▶ SELECTED TEXT:
########

Album Review: Tom Baxendale – A Million Miles

By on Tuesday, 29th August 2017 at 12:00 pm
 

Tom Baxendale A Million Miles coverSince we last spoke with Sheffield singer/songwriter Tom Baxendale, he’s been hard at work on a new album, the follow up to his 2016 LP ‘In the City a Short Time Ago’. Around the release of his last LP, Baxendale talked about the homemade nature of his work and his plans to shore up his home studio for the purpose of further recording. He seems to have followed through with that ambition on ‘A Million Miles’, which features a wider sonic palette influenced by his recent listening material. Baxendale describes his music consumption of late as a “weird mix” of ’80s pop, hip-hop/neo soul, krautrock, and “lots of contemporary pop stuff my kids make me listen to—I complain, but secretly like!”

It may go against the typical indie musician’s aesthetic, but that pop sensibility hasn’t diminished the authenticity of Baxendale’s high-quality songwriting. A sense of restless anxiety pervades the musical arrangement of opening track ‘Good Money’ even before Baxendale intones its first vocal lines: “friends are hard to come by at this time of the night / it’s too early to be sleeping, it’s too late to pick a fight.” Initially tucked farther back in the arrangement, subtle synths and a light keyboard melody contrast the edgy guitar lines and lead the segue into a vivid and dramatic instrumental coda.

‘Beating’ is much more directly pop-oriented, with bouncy synths and handclap rhythms behind Baxendale’s square lyrical couplets. But a low instrumental drone underscores the darker tone of his vocal lines, especially in the variable chorus, “but the heart does what it pleases, taunts and it teases, and one day just stops beating”, and a slight vulnerability sneaks into his tone as the song draws to an end.

A haunting violin descant floats behind an otherwise heavily rhythmic instrumental arrangement in ‘Trick of the Light’. Despite the more polished instrumental sounds, Baxendale has wisely left his vocals largely alone, and the depth of his lower register blends well with the musical backing. In the vein of many great songwriters including Springsteen and Dylan, Baxendale isn’t a strong technical singer, but his tone is pleasant and true to the emotional content of his songs.

########

Stored data entries
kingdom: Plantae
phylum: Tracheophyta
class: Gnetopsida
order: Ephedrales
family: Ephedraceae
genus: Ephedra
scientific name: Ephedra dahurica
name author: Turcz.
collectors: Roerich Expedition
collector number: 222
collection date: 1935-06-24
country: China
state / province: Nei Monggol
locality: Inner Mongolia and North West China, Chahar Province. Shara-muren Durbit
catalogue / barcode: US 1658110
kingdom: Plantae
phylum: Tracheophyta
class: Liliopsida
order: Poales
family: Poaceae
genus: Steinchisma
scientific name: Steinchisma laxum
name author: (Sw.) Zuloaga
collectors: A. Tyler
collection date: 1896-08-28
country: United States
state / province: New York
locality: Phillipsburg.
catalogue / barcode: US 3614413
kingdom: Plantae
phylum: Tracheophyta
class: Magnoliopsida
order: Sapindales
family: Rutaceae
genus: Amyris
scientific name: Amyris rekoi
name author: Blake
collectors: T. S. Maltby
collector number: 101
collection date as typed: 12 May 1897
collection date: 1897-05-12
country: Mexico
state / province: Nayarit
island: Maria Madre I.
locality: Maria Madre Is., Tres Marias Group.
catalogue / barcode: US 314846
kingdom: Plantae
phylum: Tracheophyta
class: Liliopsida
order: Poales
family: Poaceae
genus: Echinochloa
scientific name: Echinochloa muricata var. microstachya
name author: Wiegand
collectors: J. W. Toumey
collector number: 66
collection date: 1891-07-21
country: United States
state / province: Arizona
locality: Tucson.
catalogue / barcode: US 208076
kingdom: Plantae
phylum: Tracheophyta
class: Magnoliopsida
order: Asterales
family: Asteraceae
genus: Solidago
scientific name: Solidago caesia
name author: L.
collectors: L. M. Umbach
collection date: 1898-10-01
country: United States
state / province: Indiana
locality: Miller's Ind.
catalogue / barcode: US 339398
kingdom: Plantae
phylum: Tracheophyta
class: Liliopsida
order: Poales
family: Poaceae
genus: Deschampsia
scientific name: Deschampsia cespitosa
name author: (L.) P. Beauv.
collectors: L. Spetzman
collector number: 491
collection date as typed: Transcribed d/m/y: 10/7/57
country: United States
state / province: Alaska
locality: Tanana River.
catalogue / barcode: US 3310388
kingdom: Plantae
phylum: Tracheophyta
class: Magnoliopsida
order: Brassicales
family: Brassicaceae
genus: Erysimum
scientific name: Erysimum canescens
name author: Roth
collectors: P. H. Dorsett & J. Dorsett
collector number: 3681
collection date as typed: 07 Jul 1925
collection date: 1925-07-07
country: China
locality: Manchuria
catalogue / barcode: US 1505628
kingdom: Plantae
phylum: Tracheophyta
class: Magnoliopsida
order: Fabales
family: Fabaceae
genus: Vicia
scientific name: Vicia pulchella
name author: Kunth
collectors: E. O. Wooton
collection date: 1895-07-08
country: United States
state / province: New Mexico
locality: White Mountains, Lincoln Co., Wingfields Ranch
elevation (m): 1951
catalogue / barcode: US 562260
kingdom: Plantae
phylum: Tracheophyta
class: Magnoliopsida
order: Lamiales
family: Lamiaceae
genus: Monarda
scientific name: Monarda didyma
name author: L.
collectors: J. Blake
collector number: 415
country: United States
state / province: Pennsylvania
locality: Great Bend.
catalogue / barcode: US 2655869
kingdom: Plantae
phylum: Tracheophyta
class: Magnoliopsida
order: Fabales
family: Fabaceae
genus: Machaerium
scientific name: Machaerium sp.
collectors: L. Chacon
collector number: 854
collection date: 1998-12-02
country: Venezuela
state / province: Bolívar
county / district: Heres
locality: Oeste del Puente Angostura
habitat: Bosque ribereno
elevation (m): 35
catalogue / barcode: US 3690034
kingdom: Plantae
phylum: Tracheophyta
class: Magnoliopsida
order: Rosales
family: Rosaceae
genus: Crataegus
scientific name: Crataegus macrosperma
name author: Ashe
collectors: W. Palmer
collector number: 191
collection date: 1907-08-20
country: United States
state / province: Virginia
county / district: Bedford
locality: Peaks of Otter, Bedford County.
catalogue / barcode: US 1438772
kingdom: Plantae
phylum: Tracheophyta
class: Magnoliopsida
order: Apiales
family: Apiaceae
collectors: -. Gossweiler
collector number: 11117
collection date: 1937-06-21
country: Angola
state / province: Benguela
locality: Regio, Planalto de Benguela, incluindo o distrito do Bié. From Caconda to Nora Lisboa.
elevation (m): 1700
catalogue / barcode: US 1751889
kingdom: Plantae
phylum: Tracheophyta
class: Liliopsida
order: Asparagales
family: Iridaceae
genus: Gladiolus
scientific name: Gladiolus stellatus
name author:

########

▶ TO-DO LIST:
1. List every song title that the album review mentions.
2. Reproduce the passage of the album review from "It may go against" to "dramatic instrumental coda." word for word.

▶ ANSWERS TO THE EXERCISES:
1. 'Good Money', 'Beating', 'Trick of the Light'

2.
It may go against the typical indie musician’s aesthetic, but that pop sensibility hasn’t diminished the authenticity of Baxendale’s high-quality songwriting. A sense of restless anxiety pervades the musical arrangement of opening track ‘Good Money’ even before Baxendale intones its first vocal lines: “friends are hard to come by at this time of the night / it’s too early to be sleeping, it’s too late to pick a fight.” Initially tucked farther back in the arrangement, subtle synths and a light keyboard melody contrast the edgy guitar lines and lead the segue into a vivid and dramatic instrumental coda.